Perhaps incorporating cultural factors, child temperament, or social support into the
model would have provided a better fit. Finally, all of the participants in the current
study were from low-income families and so the results of this research can only be
generalized to the population studied.
Because parenting is a complex process with multiple determinants, many
factors have been shown to influence parenting styles. Future studies should
consider testing the current model with a more heterogeneous sample, perhaps a
sample with a less limited range of income, which may yield different results.
Additional studies are needed that look at whether the relationships between family
instability and adverse life events, psychosocial risk, parenting classes, and
parenting practices differ for mothers of boys and mothers of girls and for mothers
of varying ethnicities. This study showed that family instability and adverse life
events had a detrimental impact on maternal functioning and that parenting classes
may be helpful for mothers. Future studies should investigate ways to minimize the
effects of stress and maximize parenting class attendance. In the current study,
maternal psychosocial risk did not mediate the relationship between FIA and
negative parenting practices. Researchers conducting studies with the EFIS sample
could consider examining additional indirect pathways from stressful experiences to
parenting practices in the hopes of discovering variables that explain this
relationship. Individual characteristics of parents and children, coping styles, and
levels of social support may impact the risk of harmful parenting under stressful
conditions. Prospective research with EHS data may want to determine if the
conceptual model would be a better fit using data from different time points.

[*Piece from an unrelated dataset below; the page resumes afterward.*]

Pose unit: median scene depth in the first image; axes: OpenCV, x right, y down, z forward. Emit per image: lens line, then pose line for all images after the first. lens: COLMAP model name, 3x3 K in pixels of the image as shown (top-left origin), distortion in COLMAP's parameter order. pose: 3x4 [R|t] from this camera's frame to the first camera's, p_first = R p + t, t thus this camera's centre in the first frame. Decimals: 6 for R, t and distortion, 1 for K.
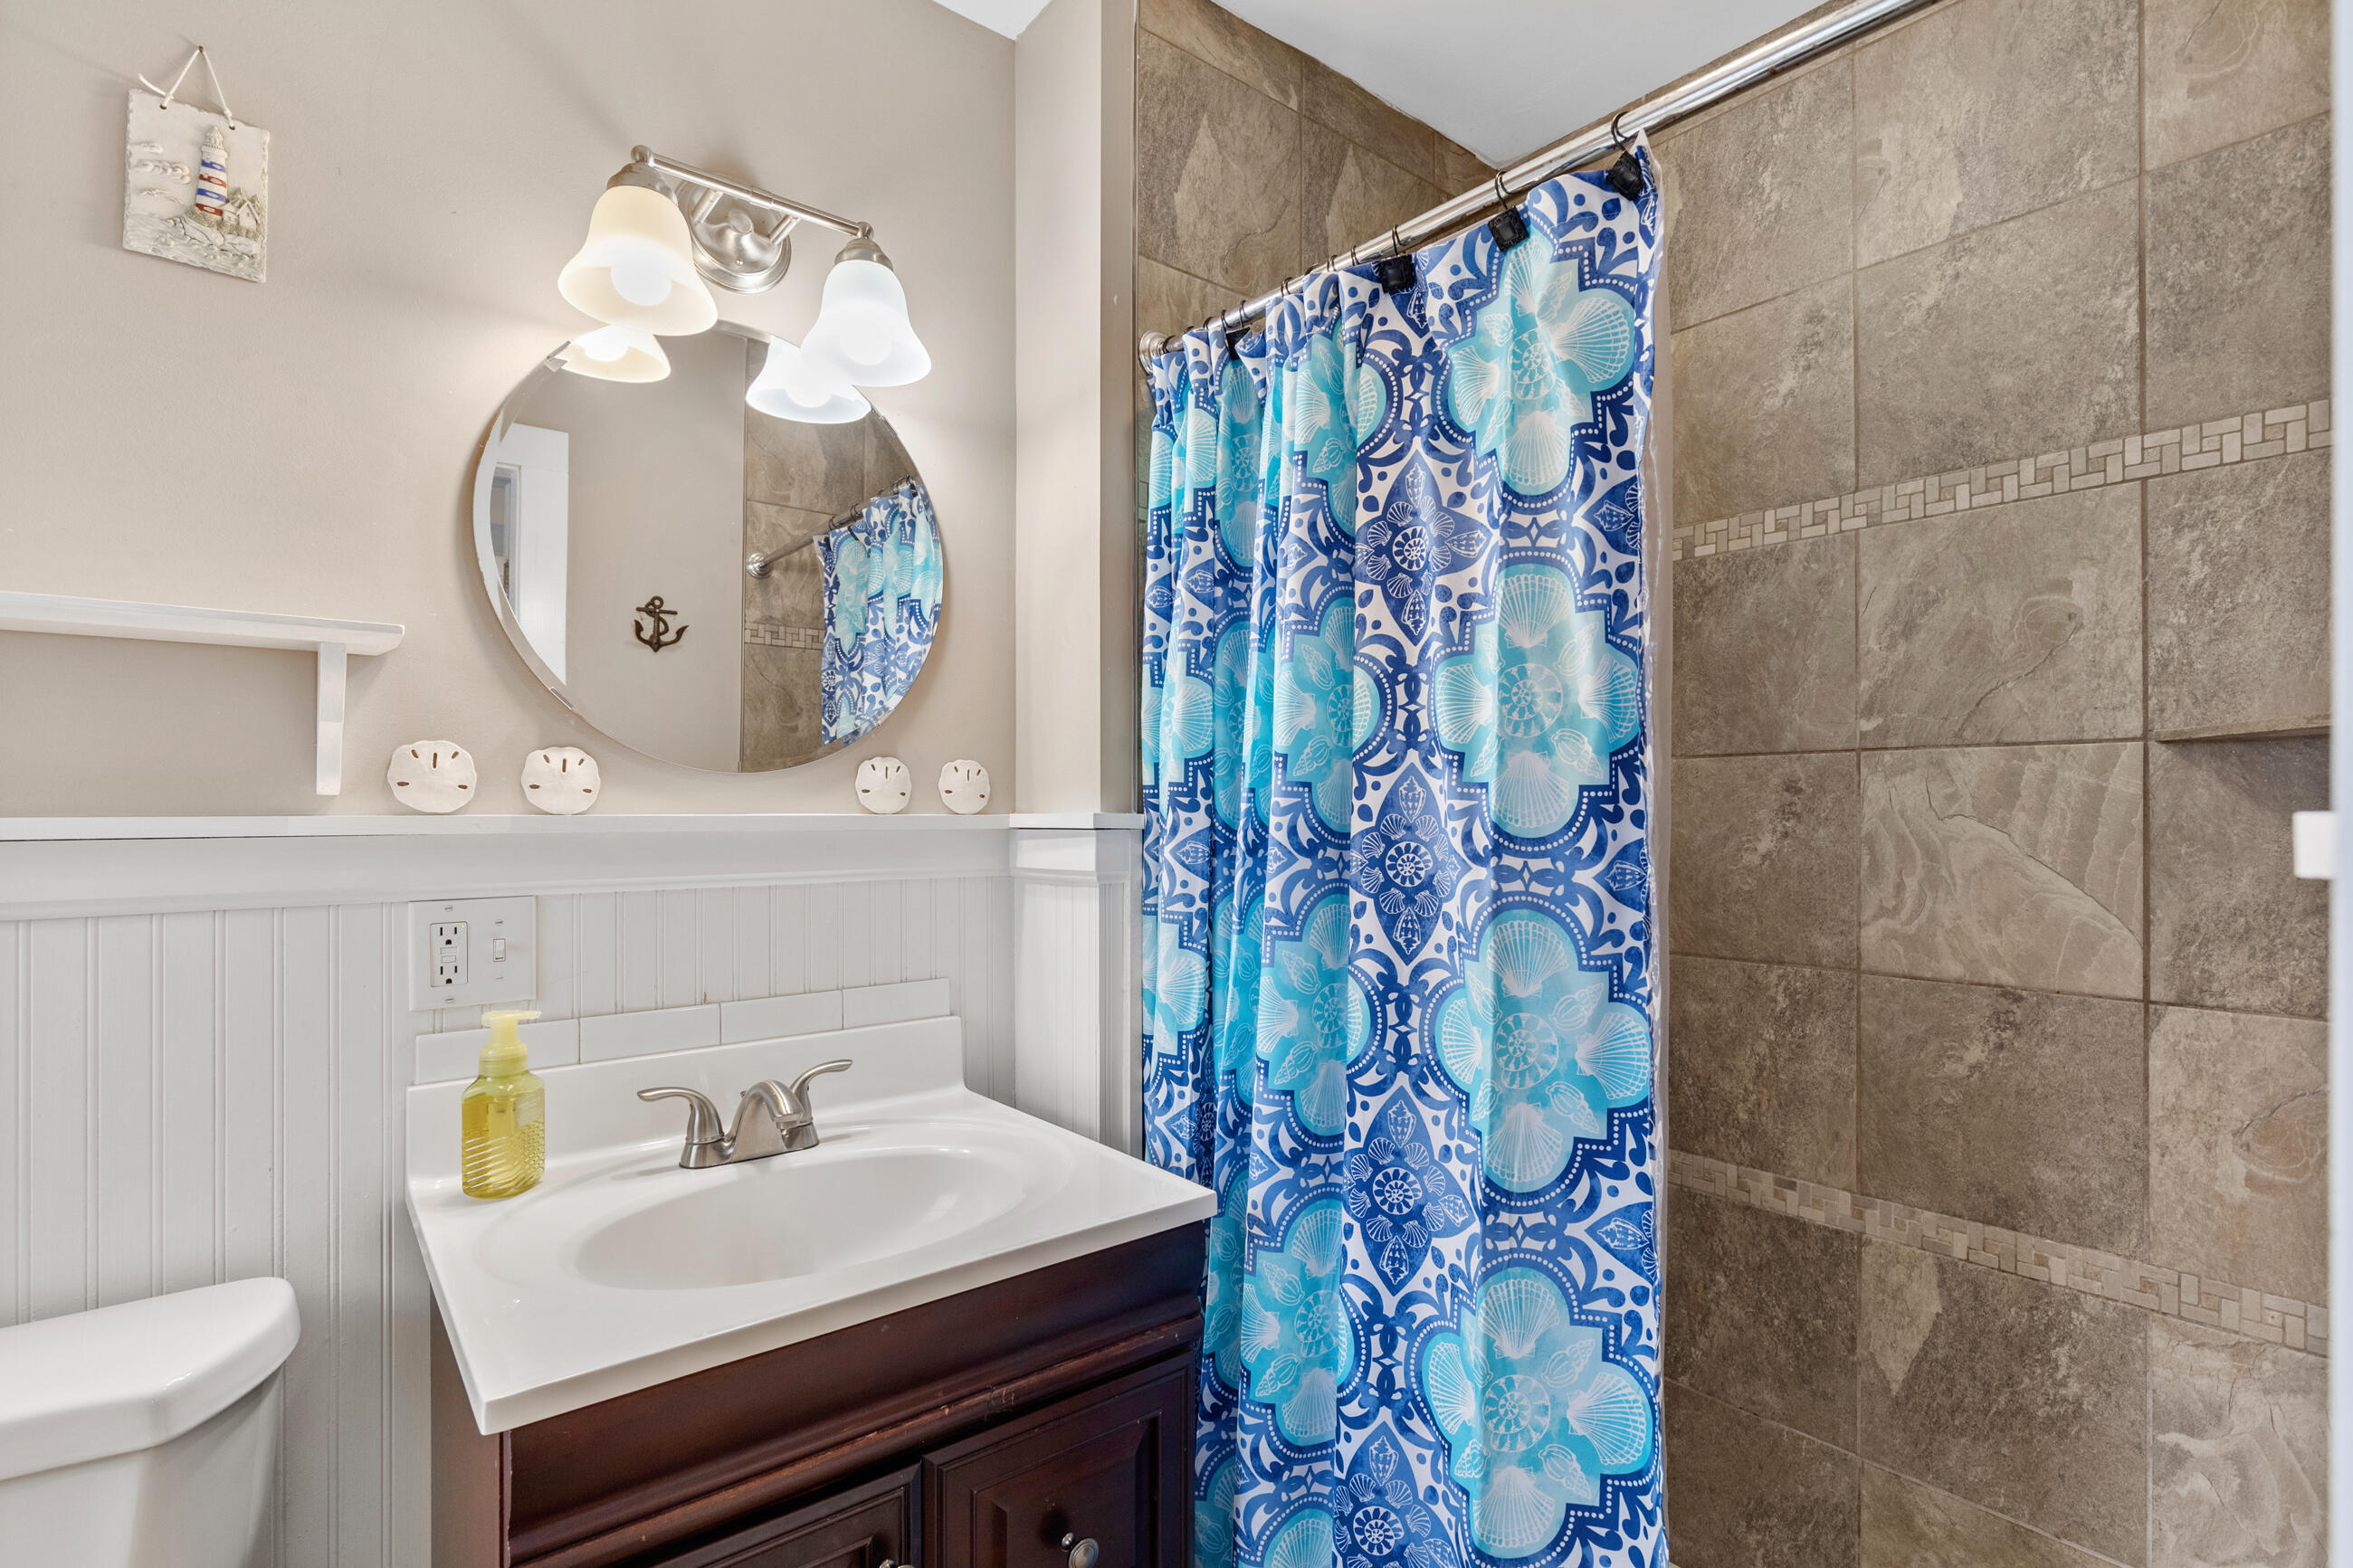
lens RADIAL K [[1142.7, 0, 1163.8], [0, 1142.7, 797.5], [0, 0, 1]] dist [0.001708, 0.000983]
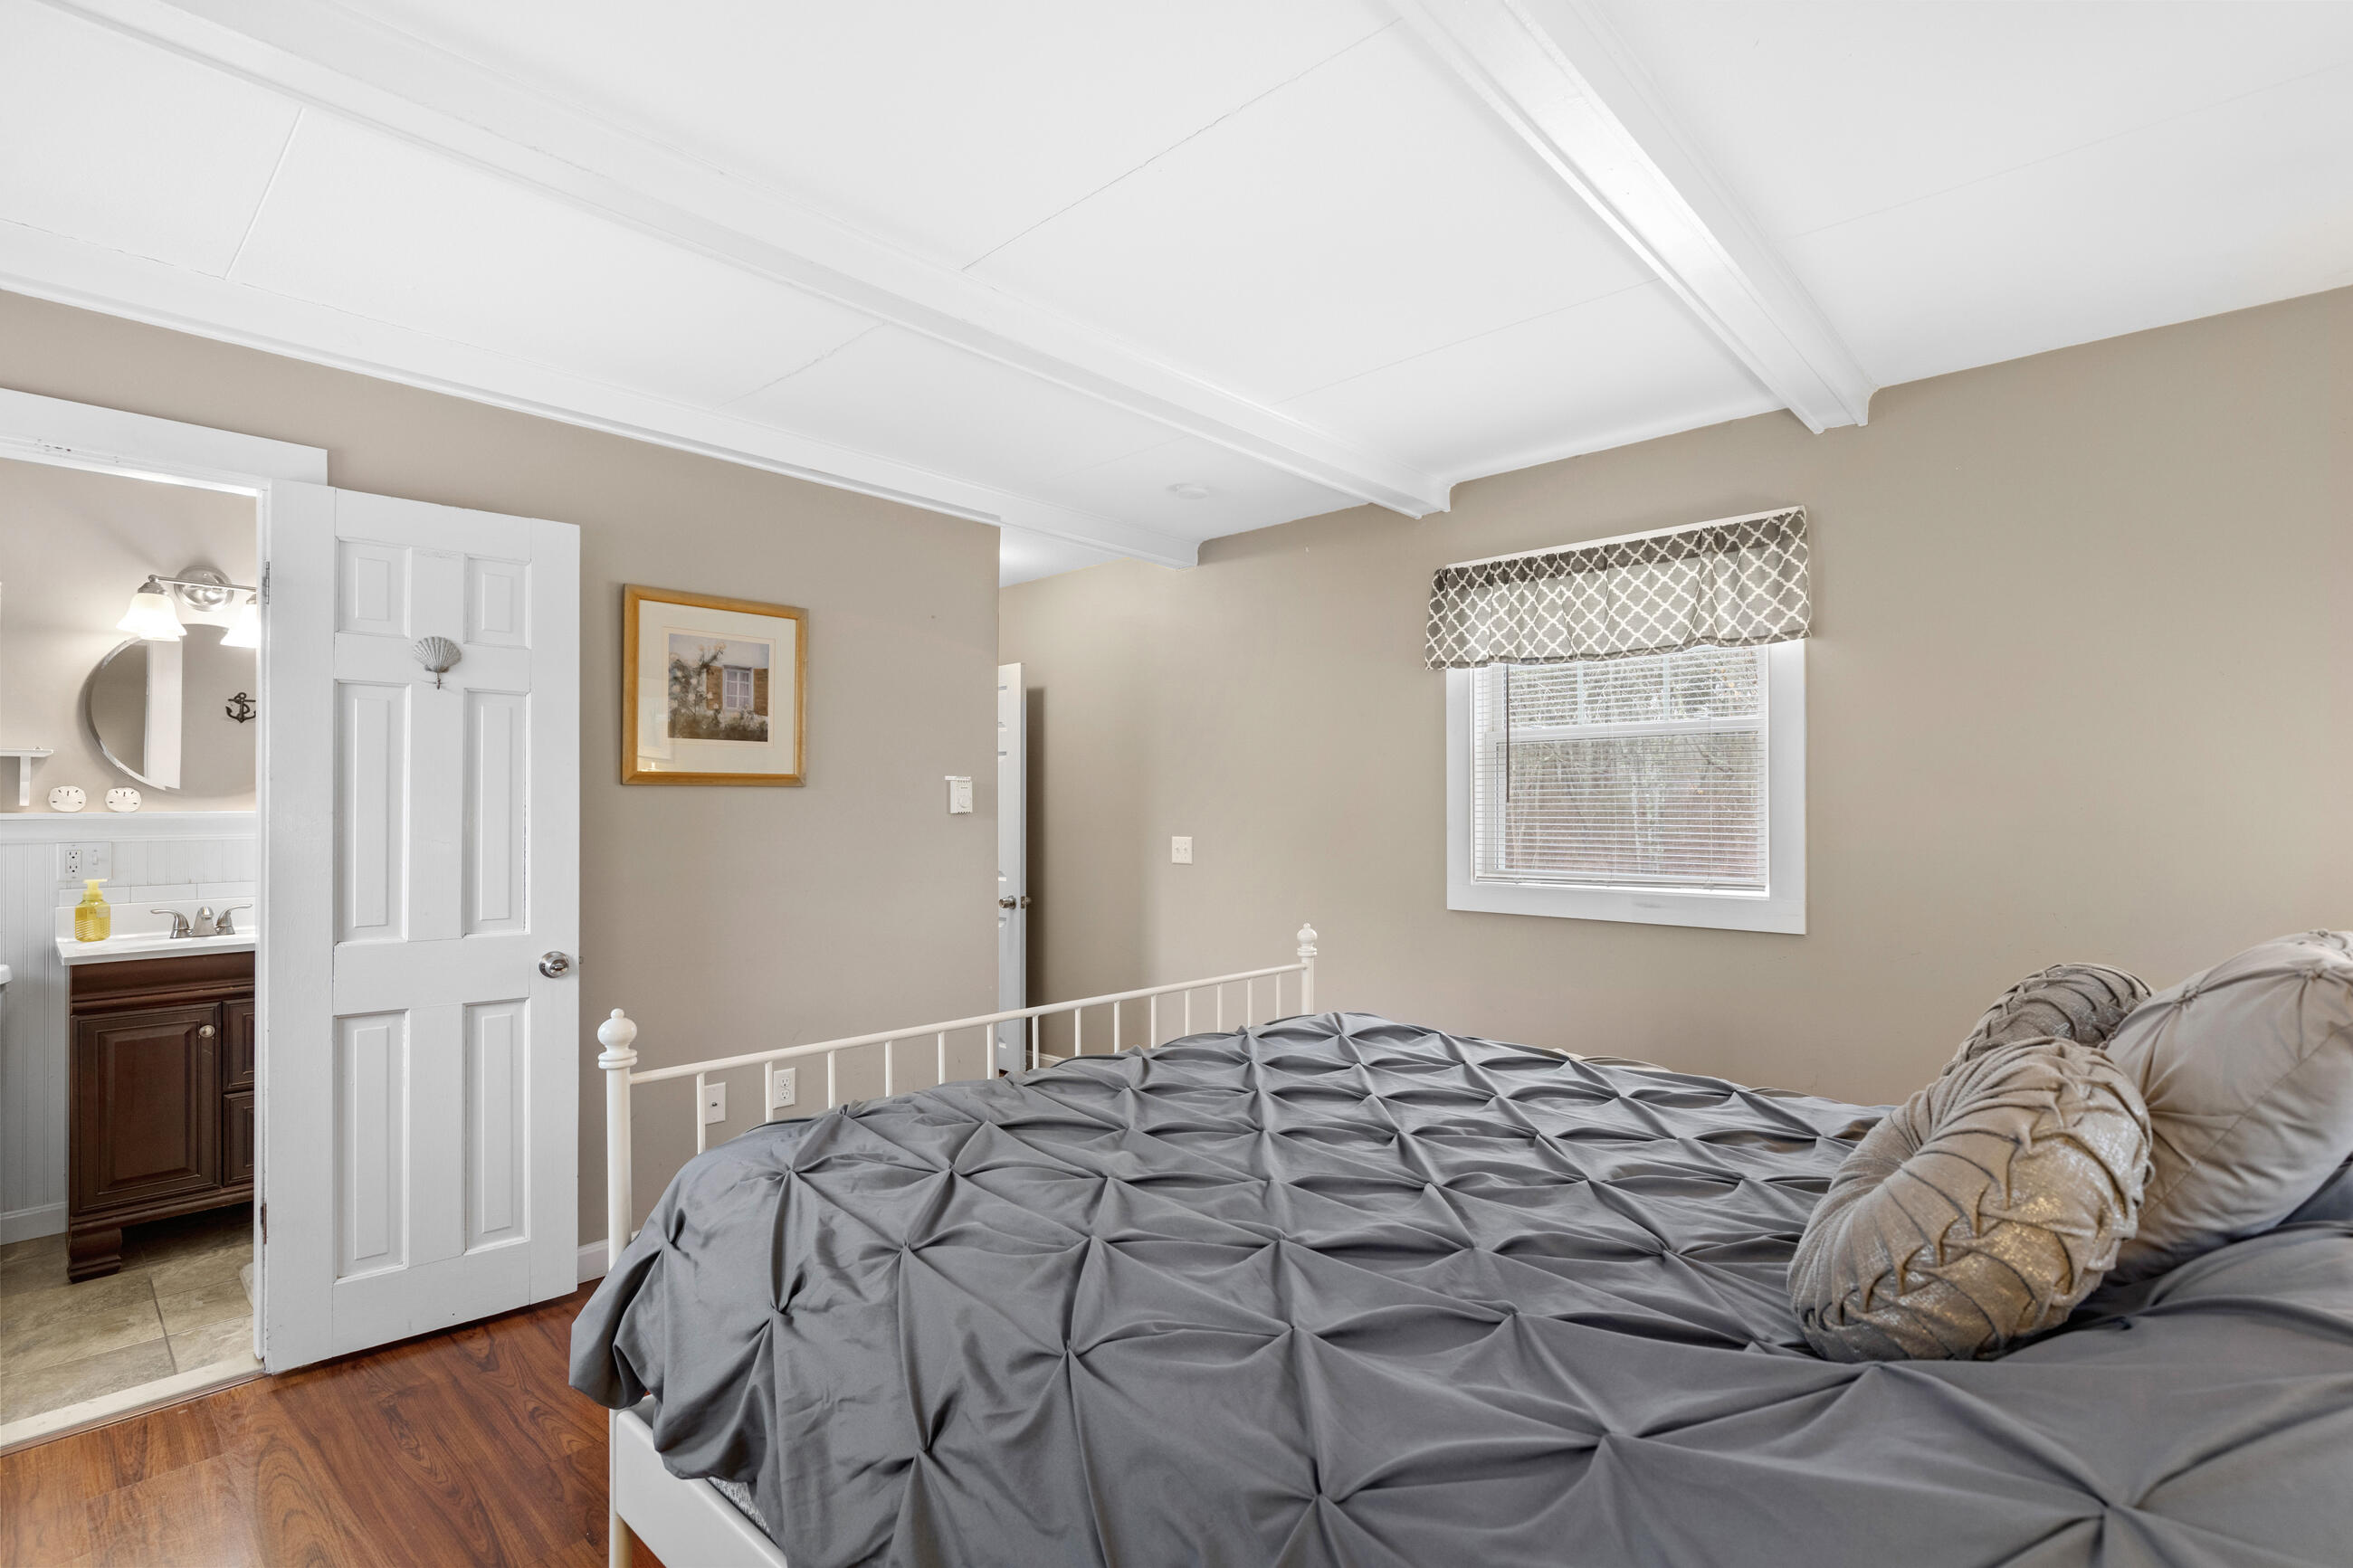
lens RADIAL K [[1142.7, 0, 1193.2], [0, 1142.7, 790.8], [0, 0, 1]] dist [0.001708, 0.000983]
pose [[0.988303, -0.001273, 0.152499, 1.671751], [0.002124, 0.999983, -0.005419, -0.017768], [-0.152490, 0.005680, 0.988289, -2.212139]]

Additionally, future studies with this sample may want to use a more adequate
measure of substance use and exclude financial stress variables because the majority
of people in this sample have financial stress. Despite the moderate fit of the
current model and the lack of evidence for some of the hypothesized relations, the
results of this study suggest that parenting stress, maternal symptomatology, and
parenting classes have implications for parenting behavior.